▸ REQUIREMENT
Say how many lines of the records include the string "will". Nothing else belongs in the answer.

+++ DATASET RECORDS +++

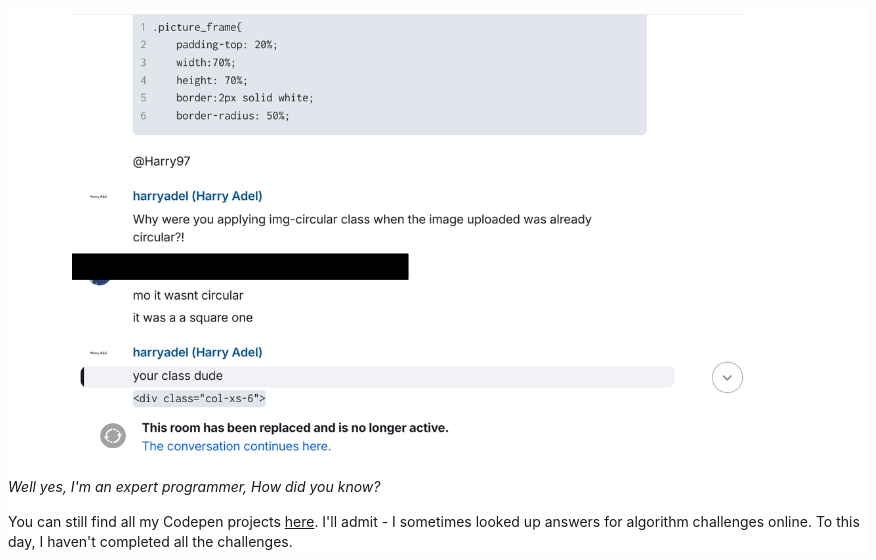   <img src="/assets/img/gitter_chat.png" alt="Helping out a fellow student" width="800" height="450"/>
</p>

*Well yes, I'm an expert programmer, How did you know?*

You can still find all my Codepen projects [here](https://codepen.io/harryadel). I'll admit - I sometimes looked up answers for algorithm challenges online. To this day, I haven't completed all the challenges.

<p align="center">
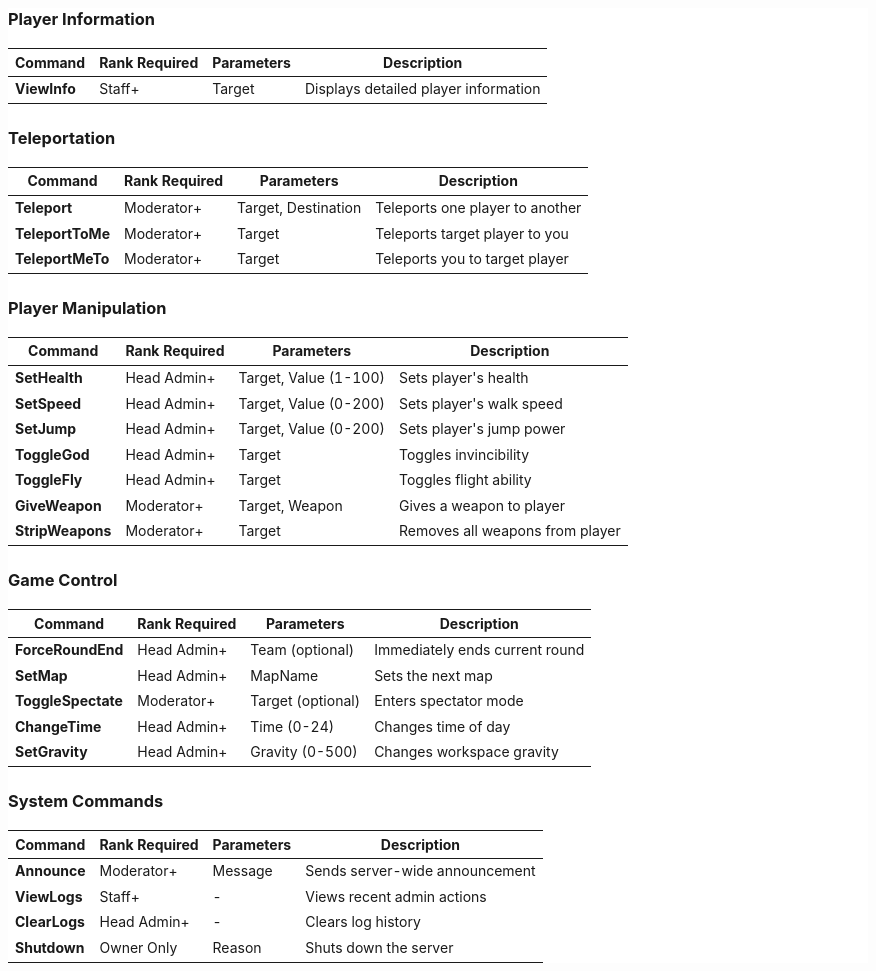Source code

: ### Player Information

| Command | Rank Required | Parameters | Description |
|---------|---------------|------------|-------------|
| **ViewInfo** | Staff+ | Target | Displays detailed player information |

### Teleportation

| Command | Rank Required | Parameters | Description |
|---------|---------------|------------|-------------|
| **Teleport** | Moderator+ | Target, Destination | Teleports one player to another |
| **TeleportToMe** | Moderator+ | Target | Teleports target player to you |
| **TeleportMeTo** | Moderator+ | Target | Teleports you to target player |

### Player Manipulation

| Command | Rank Required | Parameters | Description |
|---------|---------------|------------|-------------|
| **SetHealth** | Head Admin+ | Target, Value (1-100) | Sets player's health |
| **SetSpeed** | Head Admin+ | Target, Value (0-200) | Sets player's walk speed |
| **SetJump** | Head Admin+ | Target, Value (0-200) | Sets player's jump power |
| **ToggleGod** | Head Admin+ | Target | Toggles invincibility |
| **ToggleFly** | Head Admin+ | Target | Toggles flight ability |
| **GiveWeapon** | Moderator+ | Target, Weapon | Gives a weapon to player |
| **StripWeapons** | Moderator+ | Target | Removes all weapons from player |

### Game Control

| Command | Rank Required | Parameters | Description |
|---------|---------------|------------|-------------|
| **ForceRoundEnd** | Head Admin+ | Team (optional) | Immediately ends current round |
| **SetMap** | Head Admin+ | MapName | Sets the next map |
| **ToggleSpectate** | Moderator+ | Target (optional) | Enters spectator mode |
| **ChangeTime** | Head Admin+ | Time (0-24) | Changes time of day |
| **SetGravity** | Head Admin+ | Gravity (0-500) | Changes workspace gravity |

### System Commands

| Command | Rank Required | Parameters | Description |
|---------|---------------|------------|-------------|
| **Announce** | Moderator+ | Message | Sends server-wide announcement |
| **ViewLogs** | Staff+ | - | Views recent admin actions |
| **ClearLogs** | Head Admin+ | - | Clears log history |
| **Shutdown** | Owner Only | Reason | Shuts down the server |
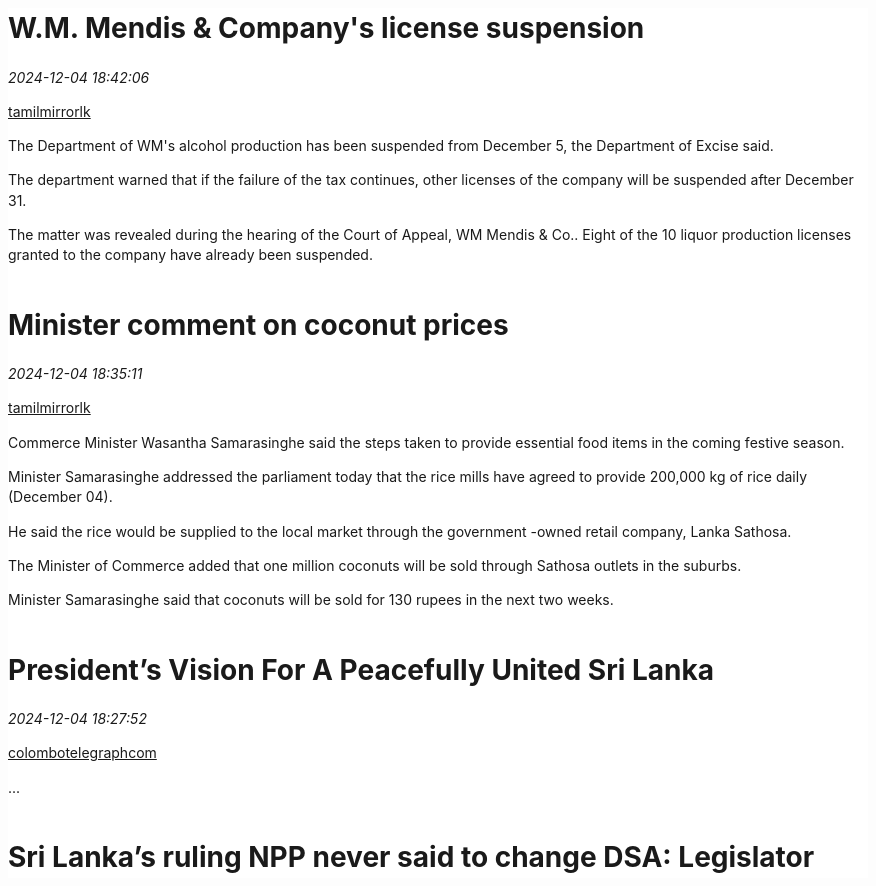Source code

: 

# W.M. Mendis & Company's license suspension

*2024-12-04 18:42:06*

[tamilmirrorlk](https://www.tamilmirror.lk/செய்திகள்/W-M-மென்டிஸ்-அன்ட்-கம்பெனியின்-உரிமம்-இடைநிறுத்தம்/175-348250)

The Department of WM's alcohol production has been suspended from December 5, the Department of Excise said.

The department warned that if the failure of the tax continues, other licenses of the company will be suspended after December 31.

The matter was revealed during the hearing of the Court of Appeal, WM Mendis & Co.. Eight of the 10 liquor production licenses granted to the company have already been suspended.



# Minister comment on coconut prices

*2024-12-04 18:35:11*

[tamilmirrorlk](https://www.tamilmirror.lk/செய்திகள்/தேங்காய்-விலையுயர்வு-குறித்து-அமைச்சர்-கருத்து/175-348249)

Commerce Minister Wasantha Samarasinghe said the steps taken to provide essential food items in the coming festive season.

Minister Samarasinghe addressed the parliament today that the rice mills have agreed to provide 200,000 kg of rice daily (December 04).

He said the rice would be supplied to the local market through the government -owned retail company, Lanka Sathosa.

The Minister of Commerce added that one million coconuts will be sold through Sathosa outlets in the suburbs.

Minister Samarasinghe said that coconuts will be sold for 130 rupees in the next two weeks.



# President’s Vision For A Peacefully United Sri Lanka

*2024-12-04 18:27:52*

[colombotelegraphcom](https://www.colombotelegraph.com/index.php/presidents-vision-for-a-peacefully-united-sri-lanka/)

...



# Sri Lanka’s ruling NPP never said to change DSA: Legislator
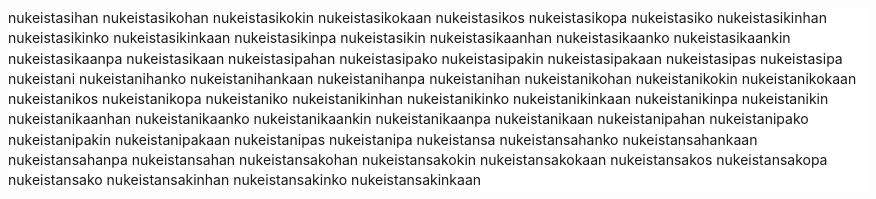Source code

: nukeistasihan
nukeistasikohan
nukeistasikokin
nukeistasikokaan
nukeistasikos
nukeistasikopa
nukeistasiko
nukeistasikinhan
nukeistasikinko
nukeistasikinkaan
nukeistasikinpa
nukeistasikin
nukeistasikaanhan
nukeistasikaanko
nukeistasikaankin
nukeistasikaanpa
nukeistasikaan
nukeistasipahan
nukeistasipako
nukeistasipakin
nukeistasipakaan
nukeistasipas
nukeistasipa
nukeistani
nukeistanihanko
nukeistanihankaan
nukeistanihanpa
nukeistanihan
nukeistanikohan
nukeistanikokin
nukeistanikokaan
nukeistanikos
nukeistanikopa
nukeistaniko
nukeistanikinhan
nukeistanikinko
nukeistanikinkaan
nukeistanikinpa
nukeistanikin
nukeistanikaanhan
nukeistanikaanko
nukeistanikaankin
nukeistanikaanpa
nukeistanikaan
nukeistanipahan
nukeistanipako
nukeistanipakin
nukeistanipakaan
nukeistanipas
nukeistanipa
nukeistansa
nukeistansahanko
nukeistansahankaan
nukeistansahanpa
nukeistansahan
nukeistansakohan
nukeistansakokin
nukeistansakokaan
nukeistansakos
nukeistansakopa
nukeistansako
nukeistansakinhan
nukeistansakinko
nukeistansakinkaan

+++

▸ RESULT
3